Data records: Begin

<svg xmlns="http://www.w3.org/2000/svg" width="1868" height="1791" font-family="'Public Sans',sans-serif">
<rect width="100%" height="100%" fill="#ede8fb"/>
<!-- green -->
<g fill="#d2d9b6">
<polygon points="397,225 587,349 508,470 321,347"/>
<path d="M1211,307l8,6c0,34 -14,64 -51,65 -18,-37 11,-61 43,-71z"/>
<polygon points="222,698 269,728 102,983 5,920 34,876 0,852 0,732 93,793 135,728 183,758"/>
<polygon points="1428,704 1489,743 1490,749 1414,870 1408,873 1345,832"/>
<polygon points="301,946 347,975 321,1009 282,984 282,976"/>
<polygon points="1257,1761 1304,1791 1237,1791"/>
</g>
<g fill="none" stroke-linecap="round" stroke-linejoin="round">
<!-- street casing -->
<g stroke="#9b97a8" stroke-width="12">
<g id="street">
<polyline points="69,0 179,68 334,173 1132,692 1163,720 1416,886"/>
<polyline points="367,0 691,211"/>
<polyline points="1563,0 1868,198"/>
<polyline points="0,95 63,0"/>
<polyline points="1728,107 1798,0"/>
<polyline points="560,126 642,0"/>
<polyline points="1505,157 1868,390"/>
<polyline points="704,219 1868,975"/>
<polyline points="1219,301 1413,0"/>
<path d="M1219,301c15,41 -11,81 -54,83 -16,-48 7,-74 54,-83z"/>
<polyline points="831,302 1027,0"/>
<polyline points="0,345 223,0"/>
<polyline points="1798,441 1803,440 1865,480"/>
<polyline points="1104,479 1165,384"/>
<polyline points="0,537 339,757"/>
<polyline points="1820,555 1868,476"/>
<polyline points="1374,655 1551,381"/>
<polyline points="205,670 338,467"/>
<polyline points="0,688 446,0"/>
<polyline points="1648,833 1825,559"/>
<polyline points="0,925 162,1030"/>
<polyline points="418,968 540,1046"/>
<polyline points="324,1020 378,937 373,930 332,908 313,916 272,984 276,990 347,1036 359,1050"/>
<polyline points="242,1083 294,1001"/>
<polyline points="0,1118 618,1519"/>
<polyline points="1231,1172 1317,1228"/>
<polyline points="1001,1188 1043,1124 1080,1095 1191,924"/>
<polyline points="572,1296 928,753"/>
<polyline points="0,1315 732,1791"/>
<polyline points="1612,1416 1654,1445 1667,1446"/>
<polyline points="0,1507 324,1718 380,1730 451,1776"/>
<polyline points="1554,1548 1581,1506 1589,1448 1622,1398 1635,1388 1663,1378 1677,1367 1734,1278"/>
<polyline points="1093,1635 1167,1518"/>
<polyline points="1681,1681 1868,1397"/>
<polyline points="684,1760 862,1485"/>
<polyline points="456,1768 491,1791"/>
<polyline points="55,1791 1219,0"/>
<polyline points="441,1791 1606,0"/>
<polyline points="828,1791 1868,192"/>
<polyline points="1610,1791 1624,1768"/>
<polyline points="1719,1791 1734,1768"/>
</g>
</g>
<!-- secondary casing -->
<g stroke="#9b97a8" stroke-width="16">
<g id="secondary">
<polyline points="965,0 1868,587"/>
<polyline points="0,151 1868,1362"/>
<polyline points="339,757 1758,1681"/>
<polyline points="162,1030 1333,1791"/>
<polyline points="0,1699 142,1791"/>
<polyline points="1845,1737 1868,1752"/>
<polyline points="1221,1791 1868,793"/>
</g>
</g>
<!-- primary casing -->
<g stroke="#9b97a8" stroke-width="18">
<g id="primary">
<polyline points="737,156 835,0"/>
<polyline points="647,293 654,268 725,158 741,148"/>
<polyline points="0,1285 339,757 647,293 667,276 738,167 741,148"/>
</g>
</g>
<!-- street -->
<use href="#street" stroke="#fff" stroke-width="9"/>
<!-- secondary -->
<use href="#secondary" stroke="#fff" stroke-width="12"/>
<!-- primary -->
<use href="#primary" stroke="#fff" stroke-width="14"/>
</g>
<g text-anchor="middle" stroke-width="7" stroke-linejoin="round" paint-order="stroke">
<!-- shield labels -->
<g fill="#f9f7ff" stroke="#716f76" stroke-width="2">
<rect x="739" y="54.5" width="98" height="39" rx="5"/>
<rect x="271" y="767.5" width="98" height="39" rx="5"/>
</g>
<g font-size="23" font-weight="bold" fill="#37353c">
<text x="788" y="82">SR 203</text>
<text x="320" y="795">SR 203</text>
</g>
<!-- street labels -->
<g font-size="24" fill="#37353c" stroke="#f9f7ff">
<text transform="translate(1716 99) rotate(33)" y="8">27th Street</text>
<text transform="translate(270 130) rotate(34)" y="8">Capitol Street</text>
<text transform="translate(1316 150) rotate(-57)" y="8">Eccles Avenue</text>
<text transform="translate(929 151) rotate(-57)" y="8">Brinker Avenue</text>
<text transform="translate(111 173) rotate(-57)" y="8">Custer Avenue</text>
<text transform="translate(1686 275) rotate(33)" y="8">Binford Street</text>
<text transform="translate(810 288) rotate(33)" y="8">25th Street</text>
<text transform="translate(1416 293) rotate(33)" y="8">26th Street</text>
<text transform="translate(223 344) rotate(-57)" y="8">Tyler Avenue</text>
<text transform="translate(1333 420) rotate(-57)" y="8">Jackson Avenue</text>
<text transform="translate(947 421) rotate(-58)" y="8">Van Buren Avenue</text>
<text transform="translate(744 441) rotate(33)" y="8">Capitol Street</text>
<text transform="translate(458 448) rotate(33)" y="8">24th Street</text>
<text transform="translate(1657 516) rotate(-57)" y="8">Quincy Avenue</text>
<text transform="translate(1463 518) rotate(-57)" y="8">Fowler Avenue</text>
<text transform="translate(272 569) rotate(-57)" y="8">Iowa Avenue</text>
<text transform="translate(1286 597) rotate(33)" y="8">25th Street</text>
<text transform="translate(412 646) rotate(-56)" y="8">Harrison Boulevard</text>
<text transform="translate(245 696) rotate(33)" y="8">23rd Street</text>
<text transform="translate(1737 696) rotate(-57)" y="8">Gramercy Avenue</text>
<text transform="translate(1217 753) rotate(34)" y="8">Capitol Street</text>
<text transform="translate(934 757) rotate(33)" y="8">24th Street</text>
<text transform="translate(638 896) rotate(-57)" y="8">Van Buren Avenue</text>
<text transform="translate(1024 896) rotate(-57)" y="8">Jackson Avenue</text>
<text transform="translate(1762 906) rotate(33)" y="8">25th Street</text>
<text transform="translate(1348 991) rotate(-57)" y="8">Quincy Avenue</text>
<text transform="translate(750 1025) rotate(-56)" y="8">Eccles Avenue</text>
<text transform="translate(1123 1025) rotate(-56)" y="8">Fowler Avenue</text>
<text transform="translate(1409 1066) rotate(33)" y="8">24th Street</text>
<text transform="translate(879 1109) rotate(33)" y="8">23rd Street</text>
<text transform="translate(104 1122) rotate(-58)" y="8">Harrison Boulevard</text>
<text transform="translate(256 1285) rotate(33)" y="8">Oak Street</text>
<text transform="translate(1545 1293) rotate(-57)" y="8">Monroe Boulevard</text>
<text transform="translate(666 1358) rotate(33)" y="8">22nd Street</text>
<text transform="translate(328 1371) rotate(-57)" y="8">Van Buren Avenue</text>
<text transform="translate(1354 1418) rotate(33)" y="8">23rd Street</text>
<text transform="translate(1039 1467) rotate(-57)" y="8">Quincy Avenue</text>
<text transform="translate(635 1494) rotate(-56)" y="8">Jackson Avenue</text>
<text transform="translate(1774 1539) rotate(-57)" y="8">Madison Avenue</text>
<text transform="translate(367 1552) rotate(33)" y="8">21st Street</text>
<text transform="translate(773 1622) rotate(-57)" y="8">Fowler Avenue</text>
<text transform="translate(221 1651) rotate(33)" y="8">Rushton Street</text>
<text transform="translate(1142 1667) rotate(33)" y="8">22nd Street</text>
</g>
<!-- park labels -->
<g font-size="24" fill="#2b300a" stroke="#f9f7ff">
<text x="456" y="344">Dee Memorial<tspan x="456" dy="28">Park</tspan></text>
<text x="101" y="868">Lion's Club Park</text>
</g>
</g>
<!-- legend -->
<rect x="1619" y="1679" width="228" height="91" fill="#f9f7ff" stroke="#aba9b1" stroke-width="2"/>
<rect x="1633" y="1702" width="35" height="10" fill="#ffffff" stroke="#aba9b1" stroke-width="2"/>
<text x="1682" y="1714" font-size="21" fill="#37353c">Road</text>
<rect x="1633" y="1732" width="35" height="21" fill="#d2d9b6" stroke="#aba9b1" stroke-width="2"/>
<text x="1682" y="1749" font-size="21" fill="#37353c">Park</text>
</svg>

Data records: End
Data records: Begin

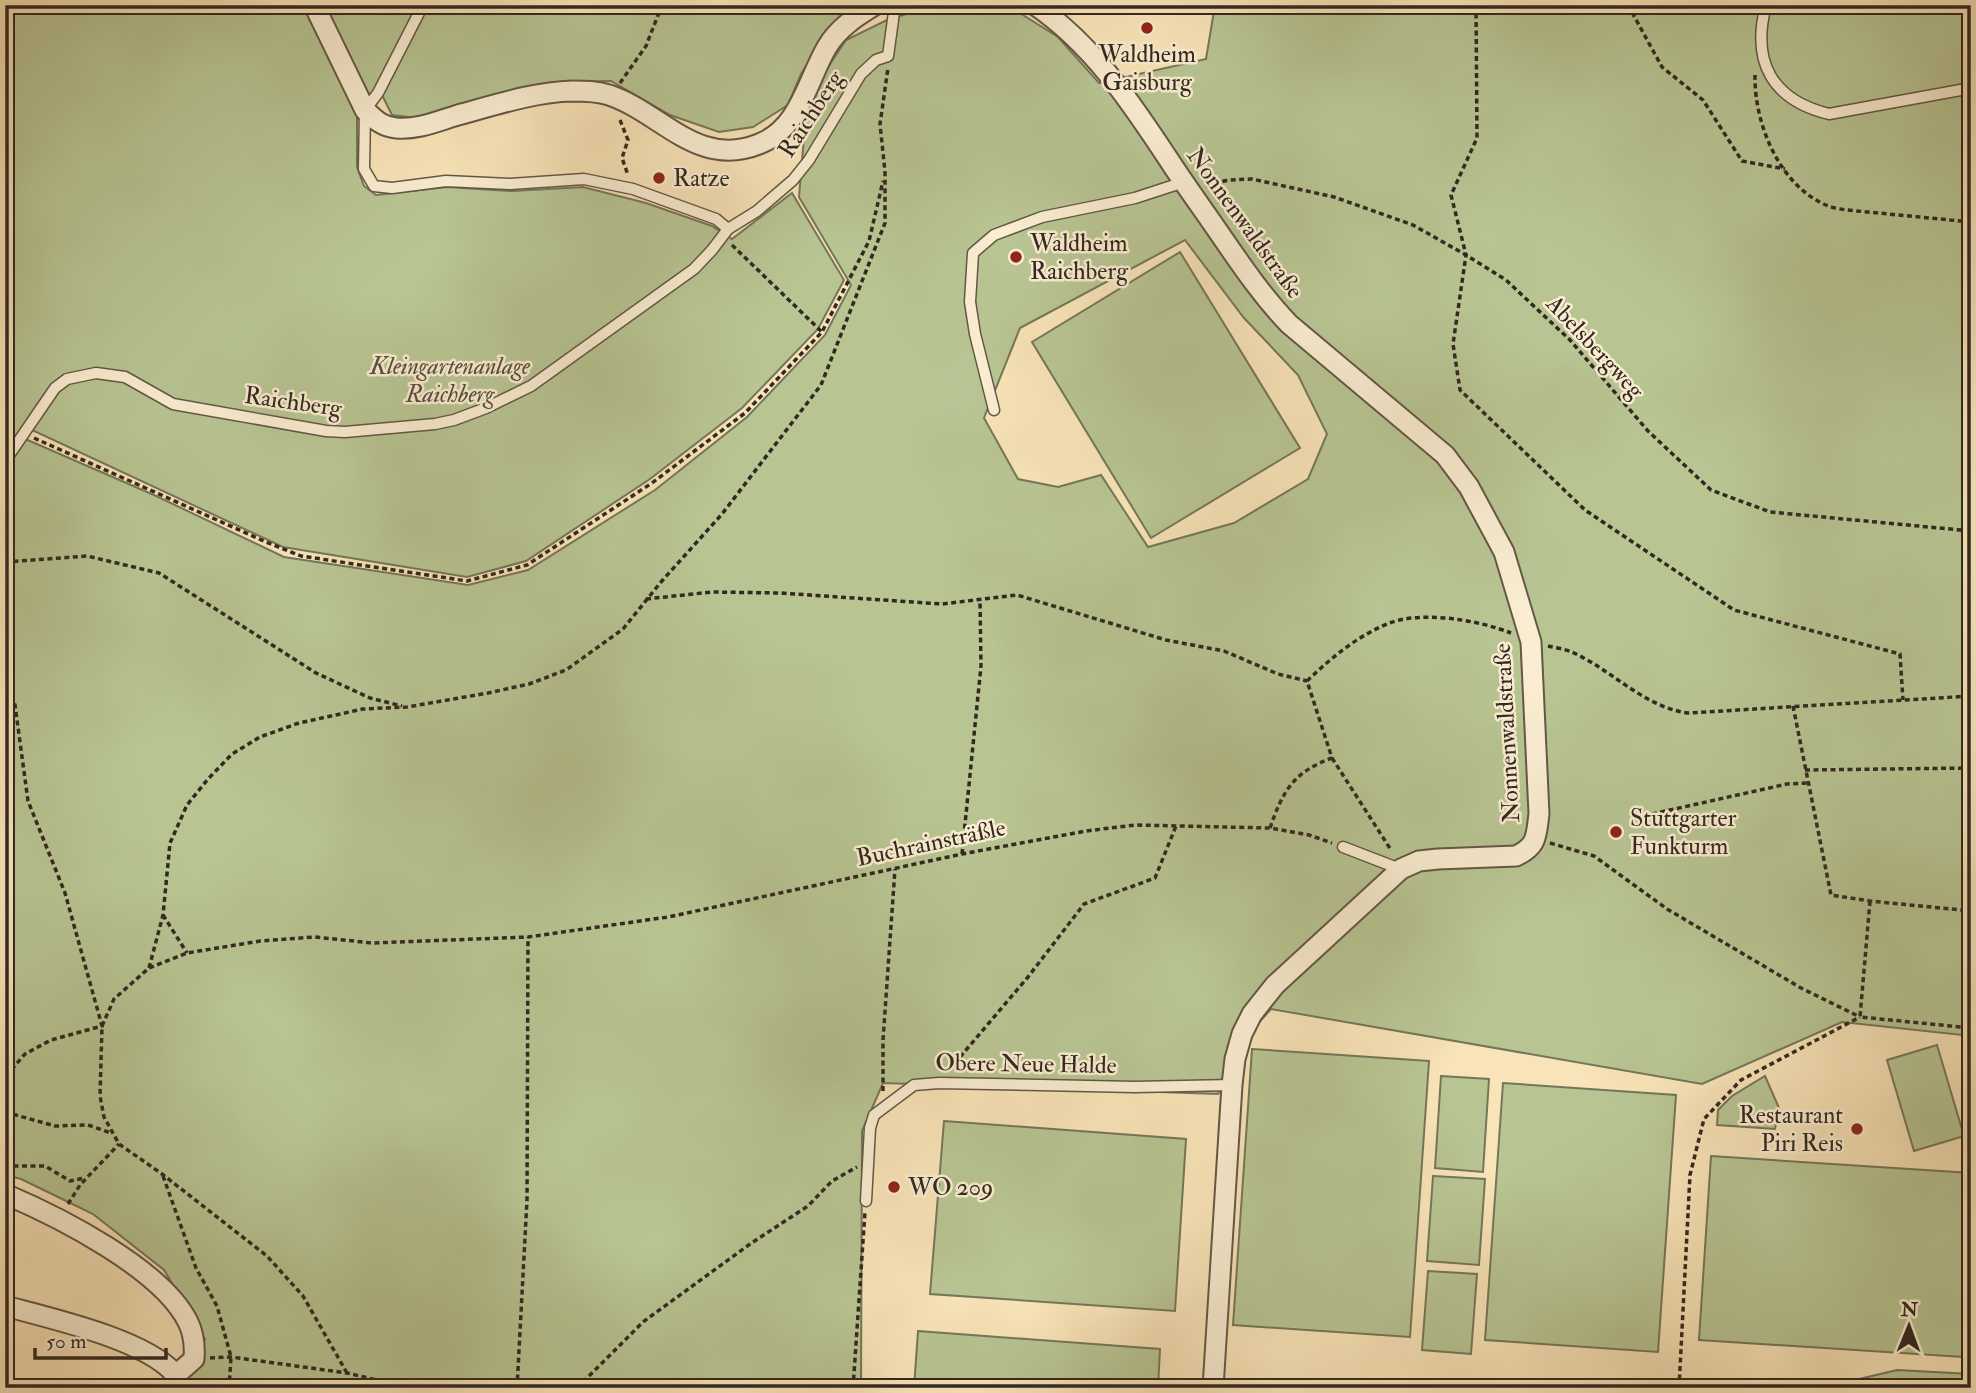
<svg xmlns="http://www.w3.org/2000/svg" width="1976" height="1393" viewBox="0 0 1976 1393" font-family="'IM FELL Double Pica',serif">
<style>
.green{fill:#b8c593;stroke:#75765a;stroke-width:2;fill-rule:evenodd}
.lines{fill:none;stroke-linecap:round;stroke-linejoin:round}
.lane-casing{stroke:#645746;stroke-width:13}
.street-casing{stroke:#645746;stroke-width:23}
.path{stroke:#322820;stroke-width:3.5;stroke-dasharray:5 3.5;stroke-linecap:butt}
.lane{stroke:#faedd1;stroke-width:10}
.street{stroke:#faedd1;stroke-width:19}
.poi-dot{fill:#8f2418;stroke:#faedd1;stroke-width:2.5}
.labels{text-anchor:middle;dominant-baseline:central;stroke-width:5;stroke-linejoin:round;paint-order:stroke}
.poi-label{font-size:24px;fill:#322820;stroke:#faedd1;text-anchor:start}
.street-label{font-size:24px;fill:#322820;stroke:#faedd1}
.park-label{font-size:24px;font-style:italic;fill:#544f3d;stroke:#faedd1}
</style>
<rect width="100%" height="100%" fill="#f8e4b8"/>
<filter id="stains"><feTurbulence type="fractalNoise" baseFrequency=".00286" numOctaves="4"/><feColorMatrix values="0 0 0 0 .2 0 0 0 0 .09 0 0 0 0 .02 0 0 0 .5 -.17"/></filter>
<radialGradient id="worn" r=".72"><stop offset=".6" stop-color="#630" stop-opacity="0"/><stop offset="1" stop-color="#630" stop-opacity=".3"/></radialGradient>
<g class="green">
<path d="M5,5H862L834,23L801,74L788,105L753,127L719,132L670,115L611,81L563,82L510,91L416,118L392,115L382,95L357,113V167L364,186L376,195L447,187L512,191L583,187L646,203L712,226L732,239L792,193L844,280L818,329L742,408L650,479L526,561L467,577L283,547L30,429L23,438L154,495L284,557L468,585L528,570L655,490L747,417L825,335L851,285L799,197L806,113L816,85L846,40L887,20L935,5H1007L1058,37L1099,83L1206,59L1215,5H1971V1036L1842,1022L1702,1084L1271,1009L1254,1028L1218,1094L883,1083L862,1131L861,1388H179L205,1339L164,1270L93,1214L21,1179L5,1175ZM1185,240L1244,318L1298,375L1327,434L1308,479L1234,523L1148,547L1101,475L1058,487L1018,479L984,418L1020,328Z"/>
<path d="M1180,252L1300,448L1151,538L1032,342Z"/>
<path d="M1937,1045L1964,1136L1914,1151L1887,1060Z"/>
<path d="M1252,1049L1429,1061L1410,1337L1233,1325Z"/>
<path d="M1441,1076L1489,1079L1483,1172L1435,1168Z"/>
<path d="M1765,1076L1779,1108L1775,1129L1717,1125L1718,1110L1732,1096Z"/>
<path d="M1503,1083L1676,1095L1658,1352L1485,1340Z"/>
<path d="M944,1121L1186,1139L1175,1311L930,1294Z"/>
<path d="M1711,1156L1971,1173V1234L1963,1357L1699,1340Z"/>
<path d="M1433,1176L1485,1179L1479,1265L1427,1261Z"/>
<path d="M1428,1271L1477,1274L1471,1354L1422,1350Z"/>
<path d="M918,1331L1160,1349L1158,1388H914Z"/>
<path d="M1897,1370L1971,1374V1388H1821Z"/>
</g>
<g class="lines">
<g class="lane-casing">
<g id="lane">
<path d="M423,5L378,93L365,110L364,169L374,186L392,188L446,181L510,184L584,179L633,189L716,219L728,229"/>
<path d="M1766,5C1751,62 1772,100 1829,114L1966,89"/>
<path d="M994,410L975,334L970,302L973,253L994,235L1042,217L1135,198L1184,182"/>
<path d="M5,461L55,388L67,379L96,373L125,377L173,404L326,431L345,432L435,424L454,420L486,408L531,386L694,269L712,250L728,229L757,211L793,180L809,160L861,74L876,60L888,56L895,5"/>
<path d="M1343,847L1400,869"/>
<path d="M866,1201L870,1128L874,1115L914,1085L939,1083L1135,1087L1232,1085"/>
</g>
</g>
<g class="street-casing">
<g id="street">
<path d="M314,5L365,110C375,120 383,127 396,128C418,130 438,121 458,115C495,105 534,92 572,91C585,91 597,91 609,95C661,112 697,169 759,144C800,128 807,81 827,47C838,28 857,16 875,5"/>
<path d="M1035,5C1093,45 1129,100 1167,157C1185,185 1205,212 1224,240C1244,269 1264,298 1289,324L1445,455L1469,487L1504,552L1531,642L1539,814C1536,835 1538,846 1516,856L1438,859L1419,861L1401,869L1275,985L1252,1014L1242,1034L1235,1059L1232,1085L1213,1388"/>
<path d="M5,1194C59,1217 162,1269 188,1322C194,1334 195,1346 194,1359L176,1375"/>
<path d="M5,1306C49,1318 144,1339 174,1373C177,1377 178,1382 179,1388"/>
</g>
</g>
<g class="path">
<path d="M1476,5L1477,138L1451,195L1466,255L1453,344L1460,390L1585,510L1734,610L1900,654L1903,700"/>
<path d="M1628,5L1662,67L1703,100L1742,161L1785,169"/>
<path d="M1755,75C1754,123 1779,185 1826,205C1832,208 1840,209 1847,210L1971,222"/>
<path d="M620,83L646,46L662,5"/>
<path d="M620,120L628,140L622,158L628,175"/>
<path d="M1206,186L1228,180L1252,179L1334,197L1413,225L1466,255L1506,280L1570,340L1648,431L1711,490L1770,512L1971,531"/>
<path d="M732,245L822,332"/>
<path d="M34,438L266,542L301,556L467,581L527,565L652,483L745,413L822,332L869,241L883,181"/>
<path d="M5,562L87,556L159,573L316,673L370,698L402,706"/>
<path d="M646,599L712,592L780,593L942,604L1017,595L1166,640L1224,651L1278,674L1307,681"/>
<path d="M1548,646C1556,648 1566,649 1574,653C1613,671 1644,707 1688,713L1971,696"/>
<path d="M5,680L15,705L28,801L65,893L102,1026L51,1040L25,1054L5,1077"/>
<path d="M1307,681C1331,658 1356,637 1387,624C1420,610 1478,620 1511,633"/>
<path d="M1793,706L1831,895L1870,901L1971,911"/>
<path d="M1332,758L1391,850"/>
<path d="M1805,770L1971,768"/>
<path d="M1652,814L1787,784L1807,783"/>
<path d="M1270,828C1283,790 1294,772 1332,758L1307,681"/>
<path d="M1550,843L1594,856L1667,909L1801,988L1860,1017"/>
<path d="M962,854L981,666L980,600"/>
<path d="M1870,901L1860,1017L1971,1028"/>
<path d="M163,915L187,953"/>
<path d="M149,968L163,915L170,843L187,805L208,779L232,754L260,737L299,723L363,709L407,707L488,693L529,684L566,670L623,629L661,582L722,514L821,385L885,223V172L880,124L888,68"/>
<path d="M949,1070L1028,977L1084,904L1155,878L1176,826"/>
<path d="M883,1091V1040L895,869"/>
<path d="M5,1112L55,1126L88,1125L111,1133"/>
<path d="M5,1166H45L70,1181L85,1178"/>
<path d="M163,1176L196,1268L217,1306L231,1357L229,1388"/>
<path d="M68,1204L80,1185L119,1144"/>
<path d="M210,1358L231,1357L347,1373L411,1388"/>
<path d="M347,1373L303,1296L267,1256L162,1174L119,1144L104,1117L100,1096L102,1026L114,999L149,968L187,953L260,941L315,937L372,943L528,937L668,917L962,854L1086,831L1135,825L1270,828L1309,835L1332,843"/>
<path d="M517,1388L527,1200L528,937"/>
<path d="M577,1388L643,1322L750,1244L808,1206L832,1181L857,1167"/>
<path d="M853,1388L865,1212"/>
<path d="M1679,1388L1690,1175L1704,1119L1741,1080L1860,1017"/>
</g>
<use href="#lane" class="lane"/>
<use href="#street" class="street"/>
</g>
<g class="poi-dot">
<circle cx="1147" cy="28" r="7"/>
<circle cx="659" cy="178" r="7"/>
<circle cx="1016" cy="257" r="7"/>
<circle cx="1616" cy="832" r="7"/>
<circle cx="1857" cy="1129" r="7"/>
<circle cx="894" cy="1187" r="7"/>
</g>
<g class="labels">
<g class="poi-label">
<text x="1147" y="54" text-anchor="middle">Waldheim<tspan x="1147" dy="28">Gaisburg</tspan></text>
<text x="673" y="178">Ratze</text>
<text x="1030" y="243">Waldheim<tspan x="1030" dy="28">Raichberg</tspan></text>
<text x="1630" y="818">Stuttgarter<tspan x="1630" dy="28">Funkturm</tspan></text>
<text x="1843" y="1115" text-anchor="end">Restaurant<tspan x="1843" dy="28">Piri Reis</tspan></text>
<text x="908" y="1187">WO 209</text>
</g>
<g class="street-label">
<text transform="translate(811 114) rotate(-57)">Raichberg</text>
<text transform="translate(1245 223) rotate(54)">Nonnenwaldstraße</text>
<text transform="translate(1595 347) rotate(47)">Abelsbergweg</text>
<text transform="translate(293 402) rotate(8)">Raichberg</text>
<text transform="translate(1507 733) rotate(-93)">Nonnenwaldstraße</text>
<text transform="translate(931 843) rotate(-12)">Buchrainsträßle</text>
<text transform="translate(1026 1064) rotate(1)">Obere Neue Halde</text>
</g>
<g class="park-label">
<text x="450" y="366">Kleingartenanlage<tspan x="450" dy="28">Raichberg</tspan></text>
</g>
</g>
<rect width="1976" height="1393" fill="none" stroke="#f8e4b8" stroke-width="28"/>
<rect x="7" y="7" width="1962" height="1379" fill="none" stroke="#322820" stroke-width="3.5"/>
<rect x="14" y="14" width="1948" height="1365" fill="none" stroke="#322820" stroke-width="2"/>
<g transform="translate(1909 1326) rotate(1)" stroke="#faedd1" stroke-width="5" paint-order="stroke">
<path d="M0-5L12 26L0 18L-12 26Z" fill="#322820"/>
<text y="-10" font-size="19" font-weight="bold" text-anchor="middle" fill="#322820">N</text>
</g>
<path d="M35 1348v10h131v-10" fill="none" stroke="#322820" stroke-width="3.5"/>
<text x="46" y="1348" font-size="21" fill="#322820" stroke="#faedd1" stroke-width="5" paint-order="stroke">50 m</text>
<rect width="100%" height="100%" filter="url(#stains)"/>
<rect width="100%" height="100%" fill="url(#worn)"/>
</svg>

Data records: End

#### [Exercise directions]
Please tally the lines of the entries that hold "weight" and give only the resulting number.

#### [Answer to this exercise]
2